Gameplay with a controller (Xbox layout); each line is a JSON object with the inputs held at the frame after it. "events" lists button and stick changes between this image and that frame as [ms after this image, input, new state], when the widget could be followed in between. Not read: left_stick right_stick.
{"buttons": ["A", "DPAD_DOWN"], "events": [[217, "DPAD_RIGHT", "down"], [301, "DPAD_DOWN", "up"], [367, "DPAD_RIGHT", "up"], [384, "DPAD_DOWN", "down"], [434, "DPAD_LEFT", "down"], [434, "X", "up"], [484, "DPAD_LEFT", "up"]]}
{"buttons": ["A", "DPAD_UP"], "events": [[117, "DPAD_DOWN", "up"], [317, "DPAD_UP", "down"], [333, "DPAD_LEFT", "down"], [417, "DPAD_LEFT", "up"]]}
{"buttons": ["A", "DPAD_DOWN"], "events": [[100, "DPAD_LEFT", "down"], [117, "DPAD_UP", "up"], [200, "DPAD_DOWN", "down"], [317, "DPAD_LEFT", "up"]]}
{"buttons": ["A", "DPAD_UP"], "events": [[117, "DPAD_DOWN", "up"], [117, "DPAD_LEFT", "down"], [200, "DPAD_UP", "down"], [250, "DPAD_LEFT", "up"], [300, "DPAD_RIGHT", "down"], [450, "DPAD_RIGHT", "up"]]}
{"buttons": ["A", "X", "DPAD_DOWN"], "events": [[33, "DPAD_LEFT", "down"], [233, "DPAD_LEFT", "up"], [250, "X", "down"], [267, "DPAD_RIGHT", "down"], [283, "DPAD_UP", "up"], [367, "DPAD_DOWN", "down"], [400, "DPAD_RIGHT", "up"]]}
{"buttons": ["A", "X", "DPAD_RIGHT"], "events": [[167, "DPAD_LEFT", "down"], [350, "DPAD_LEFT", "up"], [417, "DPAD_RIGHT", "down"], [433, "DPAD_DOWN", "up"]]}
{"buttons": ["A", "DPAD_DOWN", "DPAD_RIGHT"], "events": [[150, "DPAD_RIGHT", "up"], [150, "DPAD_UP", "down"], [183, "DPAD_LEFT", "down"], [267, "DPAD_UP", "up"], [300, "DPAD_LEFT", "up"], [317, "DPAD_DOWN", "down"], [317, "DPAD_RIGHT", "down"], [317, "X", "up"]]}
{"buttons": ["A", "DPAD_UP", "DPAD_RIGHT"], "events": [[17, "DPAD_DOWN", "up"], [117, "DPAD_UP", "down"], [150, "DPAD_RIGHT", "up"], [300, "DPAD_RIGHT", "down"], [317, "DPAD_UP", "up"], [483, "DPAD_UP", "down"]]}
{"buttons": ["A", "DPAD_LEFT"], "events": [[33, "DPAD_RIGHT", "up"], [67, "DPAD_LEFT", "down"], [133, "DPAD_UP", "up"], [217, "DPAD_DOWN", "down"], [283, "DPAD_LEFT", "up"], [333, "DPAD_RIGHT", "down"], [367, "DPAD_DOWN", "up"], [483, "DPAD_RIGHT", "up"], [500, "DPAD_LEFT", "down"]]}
^^^^^^^^
# [REQUIRED ACTION]
Without changing a single character, repeat each record.

# [ANSWER BELOW]
Gameplay with a controller (Xbox layout); each line is a JSON object with the inputs held at the frame after it. "events" lists button and stick changes between this image and that frame as [ms after this image, input, new state], when the widget could be followed in between. Not read: left_stick right_stick.
{"buttons": ["A", "DPAD_DOWN"], "events": [[217, "DPAD_RIGHT", "down"], [301, "DPAD_DOWN", "up"], [367, "DPAD_RIGHT", "up"], [384, "DPAD_DOWN", "down"], [434, "DPAD_LEFT", "down"], [434, "X", "up"], [484, "DPAD_LEFT", "up"]]}
{"buttons": ["A", "DPAD_UP"], "events": [[117, "DPAD_DOWN", "up"], [317, "DPAD_UP", "down"], [333, "DPAD_LEFT", "down"], [417, "DPAD_LEFT", "up"]]}
{"buttons": ["A", "DPAD_DOWN"], "events": [[100, "DPAD_LEFT", "down"], [117, "DPAD_UP", "up"], [200, "DPAD_DOWN", "down"], [317, "DPAD_LEFT", "up"]]}
{"buttons": ["A", "DPAD_UP"], "events": [[117, "DPAD_DOWN", "up"], [117, "DPAD_LEFT", "down"], [200, "DPAD_UP", "down"], [250, "DPAD_LEFT", "up"], [300, "DPAD_RIGHT", "down"], [450, "DPAD_RIGHT", "up"]]}
{"buttons": ["A", "X", "DPAD_DOWN"], "events": [[33, "DPAD_LEFT", "down"], [233, "DPAD_LEFT", "up"], [250, "X", "down"], [267, "DPAD_RIGHT", "down"], [283, "DPAD_UP", "up"], [367, "DPAD_DOWN", "down"], [400, "DPAD_RIGHT", "up"]]}
{"buttons": ["A", "X", "DPAD_RIGHT"], "events": [[167, "DPAD_LEFT", "down"], [350, "DPAD_LEFT", "up"], [417, "DPAD_RIGHT", "down"], [433, "DPAD_DOWN", "up"]]}
{"buttons": ["A", "DPAD_DOWN", "DPAD_RIGHT"], "events": [[150, "DPAD_RIGHT", "up"], [150, "DPAD_UP", "down"], [183, "DPAD_LEFT", "down"], [267, "DPAD_UP", "up"], [300, "DPAD_LEFT", "up"], [317, "DPAD_DOWN", "down"], [317, "DPAD_RIGHT", "down"], [317, "X", "up"]]}
{"buttons": ["A", "DPAD_UP", "DPAD_RIGHT"], "events": [[17, "DPAD_DOWN", "up"], [117, "DPAD_UP", "down"], [150, "DPAD_RIGHT", "up"], [300, "DPAD_RIGHT", "down"], [317, "DPAD_UP", "up"], [483, "DPAD_UP", "down"]]}
{"buttons": ["A", "DPAD_LEFT"], "events": [[33, "DPAD_RIGHT", "up"], [67, "DPAD_LEFT", "down"], [133, "DPAD_UP", "up"], [217, "DPAD_DOWN", "down"], [283, "DPAD_LEFT", "up"], [333, "DPAD_RIGHT", "down"], [367, "DPAD_DOWN", "up"], [483, "DPAD_RIGHT", "up"], [500, "DPAD_LEFT", "down"]]}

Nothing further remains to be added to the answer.